The story, a true one, centers on Chris McCandless. After graduating from Emory University, he gave the remains of his savings account, $24,000, to charity. He cut up his driver's license, identification cards, and burned his social security card and headed west in his Datsun B-210. He reinvented himself as Alexander Supertramp, philosophical drifter, lover of all things simple. When the Datsun drowned tragically in a flash flood, he hoofed his way about the western U.S., eating a lot of rice and sleeping in ditches and dumpsters.

At one time or another, we've all had the urge to leave our lives behind and start a new journey.

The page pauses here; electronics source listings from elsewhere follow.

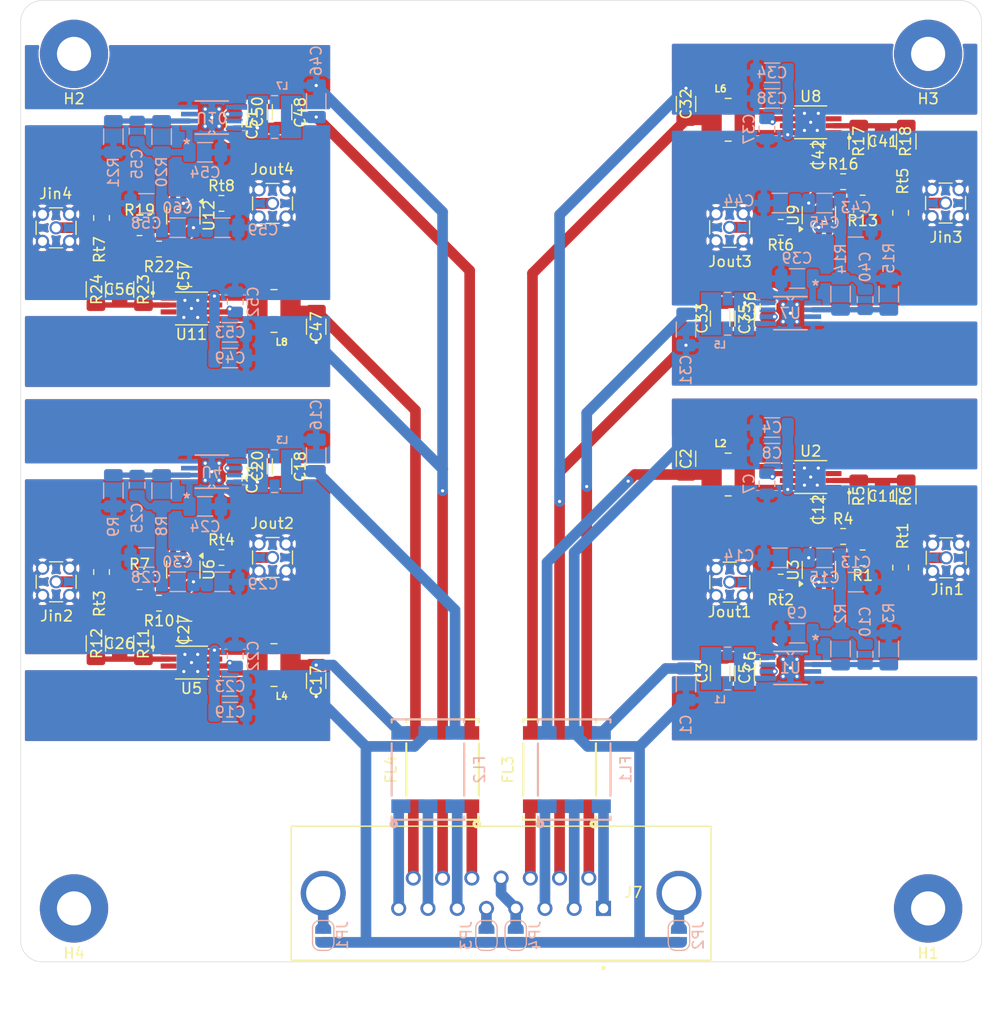
<source format=kicad_pcb>
(kicad_pcb
	(version 20241229)
	(generator "pcbnew")
	(generator_version "9.0")
	(general
		(thickness 1.6)
		(legacy_teardrops no)
	)
	(paper "A4")
	(layers
		(0 "F.Cu" signal)
		(2 "B.Cu" signal)
		(9 "F.Adhes" user "F.Adhesive")
		(11 "B.Adhes" user "B.Adhesive")
		(13 "F.Paste" user)
		(15 "B.Paste" user)
		(5 "F.SilkS" user "F.Silkscreen")
		(7 "B.SilkS" user "B.Silkscreen")
		(1 "F.Mask" user)
		(3 "B.Mask" user)
		(17 "Dwgs.User" user "User.Drawings")
		(19 "Cmts.User" user "User.Comments")
		(21 "Eco1.User" user "User.Eco1")
		(23 "Eco2.User" user "User.Eco2")
		(25 "Edge.Cuts" user)
		(27 "Margin" user)
		(31 "F.CrtYd" user "F.Courtyard")
		(29 "B.CrtYd" user "B.Courtyard")
		(35 "F.Fab" user)
		(33 "B.Fab" user)
		(39 "User.1" user)
		(41 "User.2" user)
		(43 "User.3" user)
		(45 "User.4" user)
		(47 "User.5" user)
		(49 "User.6" user)
		(51 "User.7" user)
		(53 "User.8" user)
		(55 "User.9" user)
	)
	(setup
		(stackup
			(layer "F.SilkS"
				(type "Top Silk Screen")
			)
			(layer "F.Paste"
				(type "Top Solder Paste")
			)
			(layer "F.Mask"
				(type "Top Solder Mask")
				(thickness 0.01)
			)
			(layer "F.Cu"
				(type "copper")
				(thickness 0.035)
			)
			(layer "dielectric 1"
				(type "core")
				(thickness 1.51)
				(material "FR4")
				(epsilon_r 4.5)
				(loss_tangent 0.02)
			)
			(layer "B.Cu"
				(type "copper")
				(thickness 0.035)
			)
			(layer "B.Mask"
				(type "Bottom Solder Mask")
				(thickness 0.01)
			)
			(layer "B.Paste"
				(type "Bottom Solder Paste")
			)
			(layer "B.SilkS"
				(type "Bottom Silk Screen")
			)
			(copper_finish "None")
			(dielectric_constraints no)
		)
		(pad_to_mask_clearance 0)
		(allow_soldermask_bridges_in_footprints no)
		(tenting front back)
		(pcbplotparams
			(layerselection 0x00000000_00000000_55555555_5755f5ff)
			(plot_on_all_layers_selection 0x00000000_00000000_00000000_00000000)
			(disableapertmacros no)
			(usegerberextensions no)
			(usegerberattributes yes)
			(usegerberadvancedattributes yes)
			(creategerberjobfile yes)
			(dashed_line_dash_ratio 12.000000)
			(dashed_line_gap_ratio 3.000000)
			(svgprecision 4)
			(plotframeref no)
			(mode 1)
			(useauxorigin no)
			(hpglpennumber 1)
			(hpglpenspeed 20)
			(hpglpendiameter 15.000000)
			(pdf_front_fp_property_popups yes)
			(pdf_back_fp_property_popups yes)
			(pdf_metadata yes)
			(pdf_single_document no)
			(dxfpolygonmode yes)
			(dxfimperialunits yes)
			(dxfusepcbnewfont yes)
			(psnegative no)
			(psa4output no)
			(plot_black_and_white yes)
			(sketchpadsonfab no)
			(plotpadnumbers no)
			(hidednponfab no)
			(sketchdnponfab yes)
			(crossoutdnponfab yes)
			(subtractmaskfromsilk no)
			(outputformat 1)
			(mirror no)
			(drillshape 1)
			(scaleselection 1)
			(outputdirectory "")
		)
	)
	(net 0 "")
	(net 1 "unconnected-(H1-Pad1)")
	(net 2 "unconnected-(H2-Pad1)")
	(net 3 "unconnected-(H3-Pad1)")
	(net 4 "unconnected-(H4-Pad1)")
	(net 5 "GND")
	(net 6 "/-7A")
	(net 7 "/+7A")
	(net 8 "Net-(U1-EN)")
	(net 9 "Net-(U2-EN)")
	(net 10 "Net-(U1-NR{slash}SS)")
	(net 11 "Net-(U2-NR{slash}SS)")
	(net 12 "Net-(U1-OUT)")
	(net 13 "Net-(U1-FB)")
	(net 14 "Net-(U2-OUT)")
	(net 15 "Net-(U2-FB)")
	(net 16 "/-7B")
	(net 17 "/+7B")
	(net 18 "Net-(U4-EN)")
	(net 19 "Net-(U5-EN)")
	(net 20 "Net-(U4-NR{slash}SS)")
	(net 21 "Net-(U5-NR{slash}SS)")
	(net 22 "Net-(U4-OUT)")
	(net 23 "Net-(U4-FB)")
	(net 24 "Net-(U5-FB)")
	(net 25 "Net-(U5-OUT)")
	(net 26 "/-7C")
	(net 27 "/+7C")
	(net 28 "Net-(U7-EN)")
	(net 29 "Net-(U8-EN)")
	(net 30 "Net-(U7-NR{slash}SS)")
	(net 31 "Net-(U8-NR{slash}SS)")
	(net 32 "Net-(U7-OUT)")
	(net 33 "Net-(U7-FB)")
	(net 34 "Net-(U8-FB)")
	(net 35 "Net-(U8-OUT)")
	(net 36 "/-7D")
	(net 37 "/+7D")
	(net 38 "Net-(U10-EN)")
	(net 39 "Net-(U11-EN)")
	(net 40 "Net-(U10-NR{slash}SS)")
	(net 41 "Net-(U11-NR{slash}SS)")
	(net 42 "Net-(U10-OUT)")
	(net 43 "Net-(U10-FB)")
	(net 44 "Net-(U11-OUT)")
	(net 45 "Net-(U11-FB)")
	(net 46 "Net-(FL1-1)")
	(net 47 "Net-(FL1-5)")
	(net 48 "Net-(FL2-5)")
	(net 49 "Net-(FL2-1)")
	(net 50 "Net-(FL3-5)")
	(net 51 "Net-(FL3-1)")
	(net 52 "/offset module/preamp in")
	(net 53 "/offset module1/preamp in")
	(net 54 "/offset module2/preamp in")
	(net 55 "/offset module3/preamp in")
	(net 56 "/offset module/offset out")
	(net 57 "/offset module1/offset out")
	(net 58 "/offset module2/offset out")
	(net 59 "/offset module3/offset out")
	(net 60 "Net-(JP4-B)")
	(net 61 "Net-(JP3-B)")
	(net 62 "Net-(J7-SHIELD__1)")
	(net 63 "Net-(J7-SHIELD)")
	(net 64 "Net-(U3-IN)")
	(net 65 "Net-(U6-IN)")
	(net 66 "Net-(U9-IN)")
	(net 67 "Net-(U12-IN)")
	(net 68 "unconnected-(U1-NC-Pad3)")
	(net 69 "unconnected-(U1-DNC-Pad7)")
	(net 70 "unconnected-(U2-NC-Pad3)")
	(net 71 "unconnected-(U2-DNC-Pad7)")
	(net 72 "unconnected-(U3-VREF-Pad3)")
	(net 73 "unconnected-(U4-DNC-Pad7)")
	(net 74 "unconnected-(U4-NC-Pad3)")
	(net 75 "unconnected-(U5-DNC-Pad7)")
	(net 76 "unconnected-(U5-NC-Pad3)")
	(net 77 "unconnected-(U6-VREF-Pad3)")
	(net 78 "unconnected-(U7-NC-Pad3)")
	(net 79 "unconnected-(U7-DNC-Pad7)")
	(net 80 "unconnected-(U8-NC-Pad3)")
	(net 81 "unconnected-(U8-DNC-Pad7)")
	(net 82 "unconnected-(U9-VREF-Pad3)")
	(net 83 "unconnected-(U10-DNC-Pad7)")
	(net 84 "unconnected-(U10-NC-Pad3)")
	(net 85 "unconnected-(U11-DNC-Pad7)")
	(net 86 "unconnected-(U11-NC-Pad3)")
	(net 87 "unconnected-(U12-VREF-Pad3)")
	(net 88 "Net-(FL4-1)")
	(net 89 "Net-(FL4-5)")
	(net 90 "Net-(Rt2-Pad1)")
	(net 91 "Net-(Rt4-Pad1)")
	(net 92 "Net-(Rt6-Pad1)")
	(net 93 "Net-(Rt8-Pad1)")
	(net 94 "Net-(FL1-3)")
	(net 95 "Net-(FL2-3)")
	(net 96 "Net-(FL3-3)")
	(net 97 "Net-(FL4-3)")
	(footprint "Resistor_SMD:R_0805_2012Metric" (layer "F.Cu") (at 41.8105 72.145729))
	(footprint "Resistor_SMD:R_0805_2012Metric" (layer "F.Cu") (at 105.42325 73.087499 -90))
	(footprint "Resistor_SMD:R_0805_2012Metric" (layer "F.Cu") (at 105.42325 39.874997 -90))
	(footprint "Capacitor_SMD:C_1206_3216Metric" (layer "F.Cu") (at 88.517 82.987502 90))
	(footprint "Capacitor_SMD:C_1206_3216Metric" (layer "F.Cu") (at 90.817 49.774999 90))
	(footprint "Library:IND_VLS4015CX-330M-H" (layer "F.Cu") (at 89.2705 64.377652))
	(footprint "Capacitor_SMD:C_0805_2012Metric" (layer "F.Cu") (at 103.725001 33.187498 90))
	(footprint "Connector_Coaxial:MMCX_Molex_73415-1471_Vertical" (layer "F.Cu") (at 26.323 74.420728 180))
	(footprint "Resistor_SMD:R_1206_3216Metric" (layer "F.Cu") (at 105.95 66.4 -90))
	(footprint "Capacitor_SMD:C_0805_2012Metric" (layer "F.Cu") (at 103.725 66.4 90))
	(footprint "Resistor_SMD:R_1206_3216Metric" (layer "F.Cu") (at 30.05 80.195728 90))
	(footprint "Library:WE-SL3_744252XXX" (layer "F.Cu") (at 62.52 92 90))
	(footprint "Capacitor_SMD:C_0805_2012Metric" (layer "F.Cu") (at 32.275 80.195728 -90))
	(footprint "Connector_Coaxial:MMCX_Molex_73415-1471_Vertical" (layer "F.Cu") (at 26.3155 41.28207))
	(footprint "Resistor_SMD:R_0805_2012Metric" (layer "F.Cu") (at 30.57675 40.357071 90))
	(footprint "Library:AMPHENOL_LD15P24A4GV00LF" (layer "F.Cu") (at 68 103.58 180))
	(footprint "Library:IND_VLS4015CX-330M-H" (layer "F.Cu") (at 46.729499 49.066918 180))
	(footprint "Connector_Coaxial:MMCX_Molex_73415-1471_Vertical" (layer "F.Cu") (at 46.593 72.145728))
	(footprint "Resistor_SMD:R_1206_3216Metric" (layer "F.Cu") (at 101.500001 33.187498 90))
	(footprint "Connector_Coaxial:MMCX_Molex_73415-1471_Vertical" (layer "F.Cu") (at 89.422 74.449999))
	(footprint "Library:IND_VLS4015CX-330M-H" (layer "F.Cu") (at 89.270501 31.16515))
	(footprint "Capacitor_SMD:C_1206_3216Metric" (layer "F.Cu") (at 90.817 82.987502 90))
	(footprint "Capacitor_SMD:C_1206_3216Metric" (layer "F.Cu") (at 47.483 30.457069 -90))
	(footprint "Resistor_SMD:R_1206_3216Metric" (layer "F.Cu") (at 105.95 33.187498 -90))
	(footprint "Capacitor_SMD:C_1206_3216Metric" (layer "F.Cu") (at 38.325 79.018076 180))
	(footprint "Capacitor_SMD:C_1206_3216Metric" (layer "F.Cu") (at 50.6795 50.541918 -90))
	(footprint "Connector_Coaxial:MMCX_Molex_73415-1471_Vertical" (layer "F.Cu") (at 89.407 41.237497 180))
	(footprint "Capacitor_SMD:C_1206_3216Metric" (layer "F.Cu") (at 45.183 30.457069 -90))
	(footprint "Resistor_SMD:R_0805_2012Metric" (layer "F.Cu") (at 100.0395 70.175))
	(footprint "Connector_Coaxial:MMCX_Molex_73415-1471_Vertical" (layer "F.Cu") (at 109.692 72.174999))
	(footprint "Package_TO_SOT_SMD:SOT-23-5" (layer "F.Cu") (at 38.2355 40.132072 -90))
	(footprint "Resistor_SMD:R_1206_3216Metric" (layer "F.Cu") (at 34.499999 47.04457 -90))
	(footprint "Connector_Coaxial:MMCX_Molex_73415-1471_Vertical" (layer "F.Cu") (at 109.6345 38.962498 180))
	(footprint "Resistor_SMD:R_0805_2012Metric" (layer "F.Cu") (at 101.8645 38.962498 180))
	(footprint "Capacitor_SMD:C_1206_3216Metric" (layer "F.Cu") (at 97.675001 34.36515))
	(footprint "MountingHole:MountingHole_3.2mm_M3_Pad" (layer "F.Cu") (at 108 25 180))
	(footprint "Capacitor_SMD:C_0805_2012Metric" (layer "F.Cu") (at 93.001001 81.862502 90))
	(footprint "Resistor_SMD:R_0805_2012Metric" (layer "F.Cu") (at 94.1895 74.449999 180))
	(footprint "Resistor_SMD:R_0805_2012Metric" (layer "F.Cu") (at 35.9605 43.26957 180))
	(footprint "Resistor_SMD:R_0805_2012Metric" (layer "F.Cu") (at 30.57675 73.508229 90))
	(footprint "Capacitor_SMD:C_0805_2012Metric" (layer "F.Cu") (at 93.001001 48.649999 90))
	(footprint "Capacitor_SMD:C_1206_3216Metric" (layer "F.Cu") (at 50.6795 83.693076 -90))
	(footprint "Capacitor_SMD:C_1206_3216Metric" (layer "F.Cu") (at 47.483 63.608226 -90))
	(footprint "Library:IND_VLS4015CX-330M-H" (layer "F.Cu") (at 46.7295 82.218076 180))
	(footprint "Resistor_SMD:R_0805_2012Metric"
		(layer "F.Cu")
		(uuid "8c43e9fe-cc8a-4fb0-86cf-8c2731aad224")
		(at 41.8105 38.994572)
		(descr "Resistor SMD 0805 (2012 Metric), square (rectangular) end terminal, IPC-7351 nominal, (Body size source: IPC-SM-782 page 72, https://www.pcb-3d.com/wordpress/wp-content/uploads/ipc-sm-782a_amendment_1_and_2.pdf), generated with kicad-footprint-generator")
		(tags "resistor")
		(property "Reference" "Rt8"
			(at 0 -1.65 180)
			(layer "F.SilkS")
			(uuid "04
... [871701 chars truncated]
</source>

When I finished my undergraduate, I wanted to drive all the way to the southern-most tip of Patagonia, savor unfiltered experiences and allow circumstances, and not conformity, to shape my life. As Krakauer said in the book, “There is no greater joy than to have an endlessly changing horizon.”

It never happened. I had student loans that needed regular payments, credit card balances that were dangerously close to the limits, and a car that would have never made it as far as Lake Havasu City. Fundamental reasoning also materialized. It would have been a headache for my parents to fly down to Argentina, identify my body, and have it shipped back to the States.

Though Chris McCandless had a desire for adventure, he also had some serious, and deeply rooted, issues with his parents. Between you and me, I think he was a few ounces short of a nickel bag. Not once during his transient trek did he ever call his mom to tell her he was alive.

That's where I cease to be sympathetic to him. Many people didn’t live the TV Land life with Ward and June Cleaver. But to just disappear and leave everyone wondering and worrying? That’s just plain cruel. Years ago I had a cat that did that to me and I still wonder what happened to her.

If you want to get even with your parents, do what I did: Move to another state and drop catty hints at Christmas about how it’s their fault the kids picked on you in fourth grade because you had to carry your lunch in a grocery sack instead of a yellow-checked lunch bag or a Holly Hobby lunchbox.

The story, and later portrayed by the movie, is excellent. I read about it first in Outside back in 1993 and, like Jon Krakauer, was transfixed by the life of Chris McCandless--and for the exact same reason that Jon Krakauer was: He saw so much of himself in Chris.

On a scale of 1 to 10, I give "Into the Wild" a 125.

Go rent it if you haven’t seen it. And if you’ve seen it? Call in sick to work and rent it again.